Le Parlement européen vient de relancer ce débat sur l’opportunité d’une intervention de l’Union dans le domaine de la liberté de la presse. Le 20 juin la commission Libe ( Libertés civile, Justice et affaires intérieures Le point est de nouveau d’actualité suite à l’adoption par l’Hongrie, en janvier 2011 d’une nouvelle loi imposant un régime strict de supervision des médias. Cette législation étant considérée par beaucoup comme liberticide. Plusieurs Etats membres, ont exprimé leurs inquiétudes(3). La Commission européenne, en février, a émis des doutes sur la législation en question. En effet la vice-présidente de la Commission, Neelie Kroes a déclaré : «de profondes inquiétudes sur la situation actuelle en Hongrie persistent. Et ces inquiétudes se basent sur des faits, non des mythes ».
Dans sa Résolution sur la loi hongroise sur les médias(4), le Parlement européen, a invité les autorités hongroises à rétablir l’indépendance de la gouvernance des médias, à faire cesser les ingérences de l’État dans la liberté d’expression et prôné une «couverture journalistique équilibrée». Dans ce contexte, le Parlement et la Commission envisagent la thématique de façon différente. Le premier regrettant que « la Commission se soit limitée à examiner uniquement trois aspects de la mise en œuvre de l’acquis par la Hongrie, et l’absence de référence à l’article 30 de la directive «services de médias audiovisuels», limitant de la sorte sa propre compétence de contrôle du respect par la Hongrie de la Charte des droits fondamentaux dans la mise en œuvre de la législation de l’Union (5)
Deux documents de Travail pour relancer l’opportunité d’une initiative législative en matière de liberté de la presse viennent d’être examinés par la Commission LIBE.
Le 20 juin 2012 , la commission LIBE a discuté du rapport intitulé « Charte de l’UE: ensemble de normes pour la liberté des médias à travers l’UE ». Ce dernier se compose de deux documents de travail qui pourraient permettre au Parlement européen de prendre part au débat plus large sur la liberté́ des media Ce débat permettrait au parlement de demander à la Commission de soumettre une proposition.
La rapporteure, Renate Weber (ADLE) met l’accent sur l’importance des acteurs institutionnels ainsi que sur les ONG, ceux-ci devant permettre de collecter des données sur la situation réelle dan les pays membres.
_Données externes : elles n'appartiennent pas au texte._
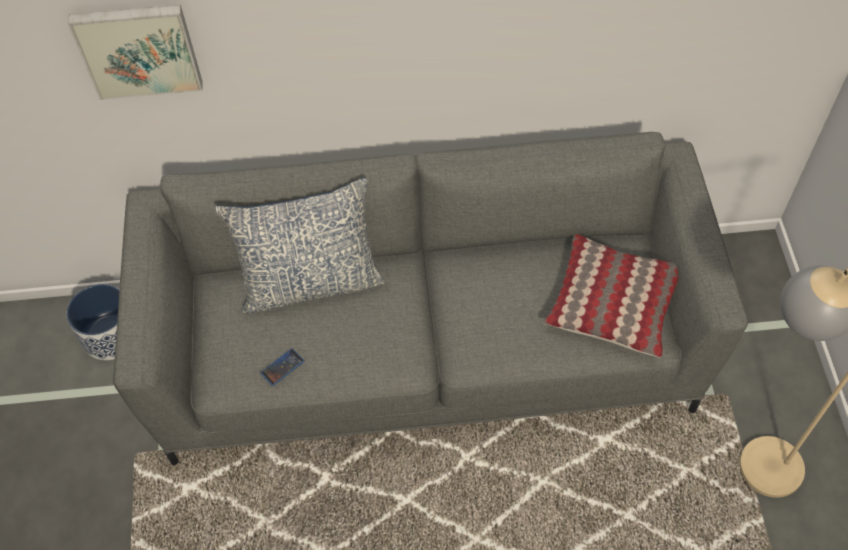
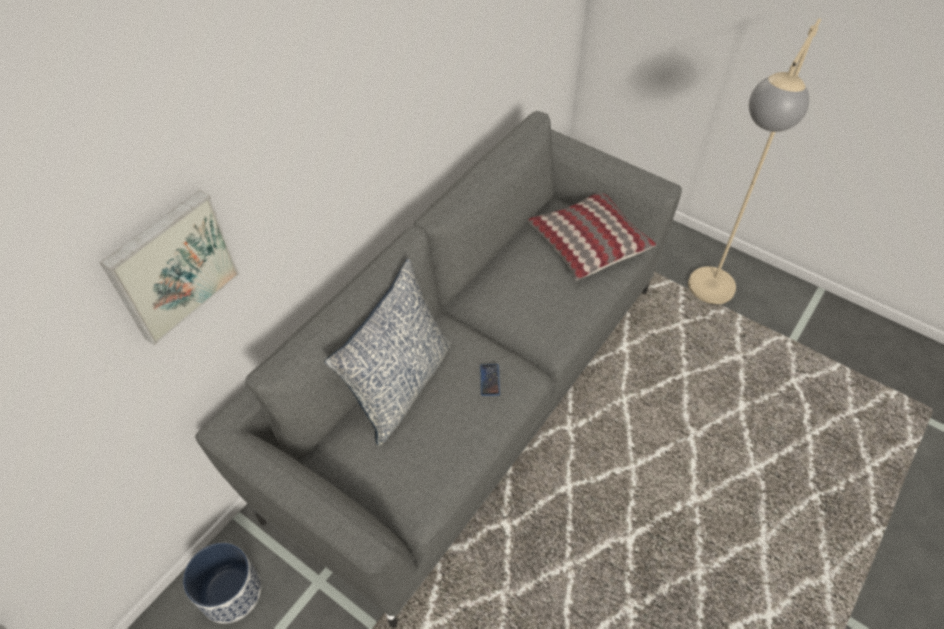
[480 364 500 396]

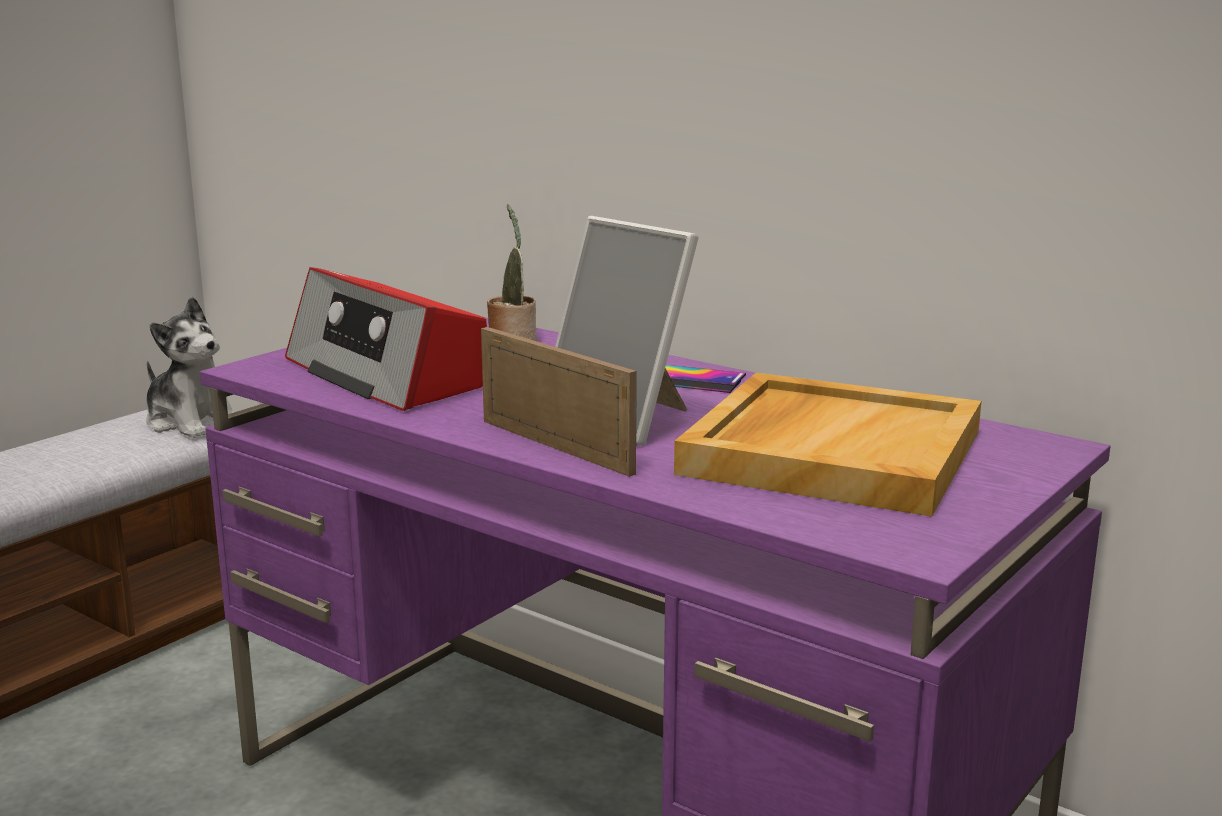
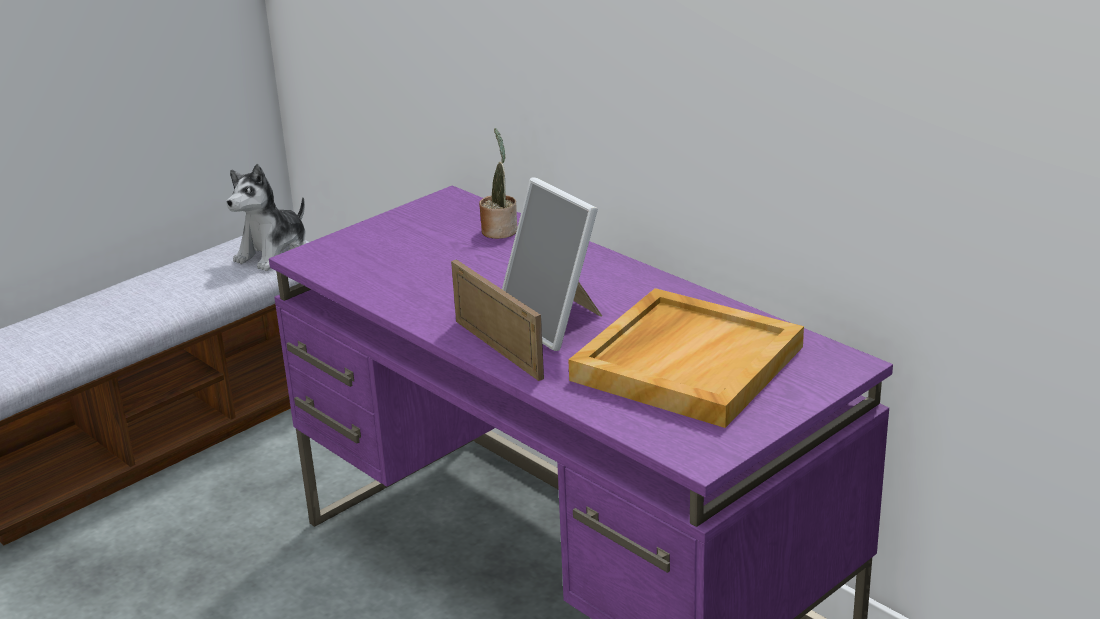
[285 267 487 411] (first image)
[665 365 746 393] (first image)
[226 164 306 271]

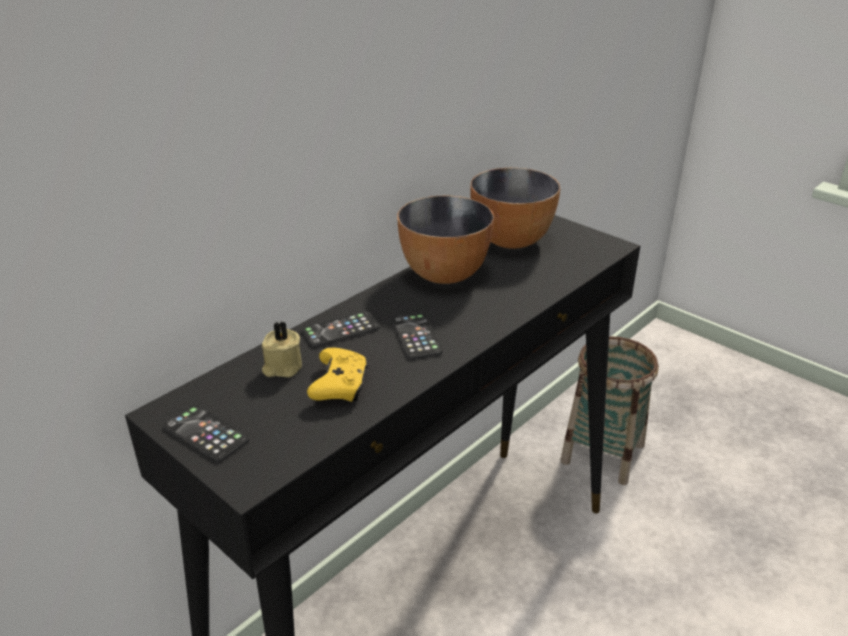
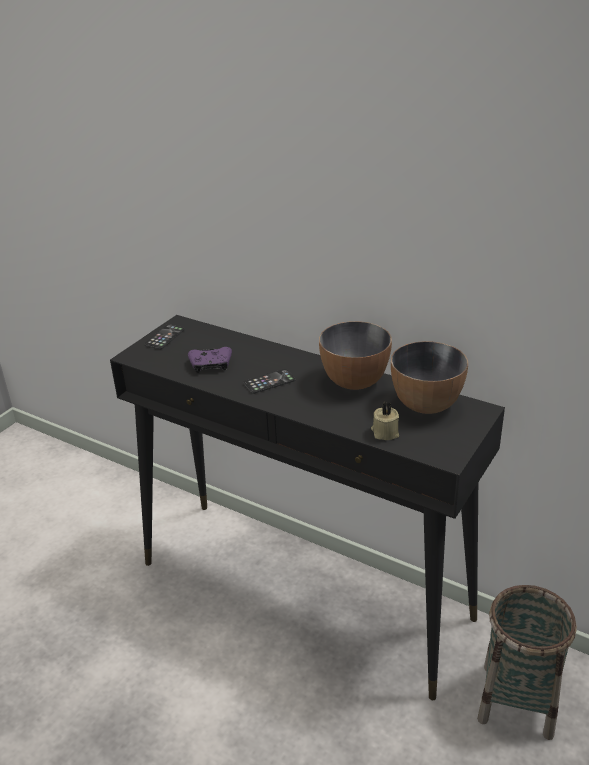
[302 311 380 347] (first image)
[371 402 399 440]
[188 347 232 373]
La députée a présenté le résultats du rapport annuel de Reporters sans frontières sur le classement de la liberté de presse(6) : « la situation dans certains pays d’Europe est dramatique ». En effet selon l’ONG française, au sein de l’Union européenne,certains pays comme la Bulgarie (80e dans le classement mondiale), la Grèce (70e) et l’Italie (61e), ne résolvent pas leurs problèmes d’atteintes de liberté de la presse, essentiellement par absence de volonté politique en la matière.
Les ONG et l’OSCE signalent les diverses formes d’ingérence de l’Etat dans la liberté d’expression de la presse, parmi lesquelles on peut citer le contrôle politique direct ou indirect, ainsi que la limitation d’accès de certaines entreprises de presse au marché par le moyen de distribution de licences et d’autorisations de diffusion. De plus, les gouvernements utilisent abusivement les règles concernant la sécurité de l’Etat. Et encore : des lois concernant la concentration des médias sont inexistantes(7).
D’où l’importance du dialogue entre institutions et organisations non gouvernementales afin de contribuer à la protection de la liberté et le pluralisme des médias. C’est pour ces raisons qu’il faut instaurer un dialogue entre la Commission, le Parlement, le Conseil de l’Europe et des organismes comme l’OSCE, les ONG ainsi que les citoyens. Ce dialogue permettra de pouvoir mieux mener des études, encadrer le problème afin de trouver une solution.(8). De plus, le rapport suggère de consolider les normes de droit international, notamment la Convention européenne des droit de l’homme (ainsi que la jurisprudence de la Cour de Strasbourg) , ou encore les normes crées par l’OSCE, l’ONU et l’UNESCO. Ces normes ne doivent pas passer inaperçues des Etats membres.(9).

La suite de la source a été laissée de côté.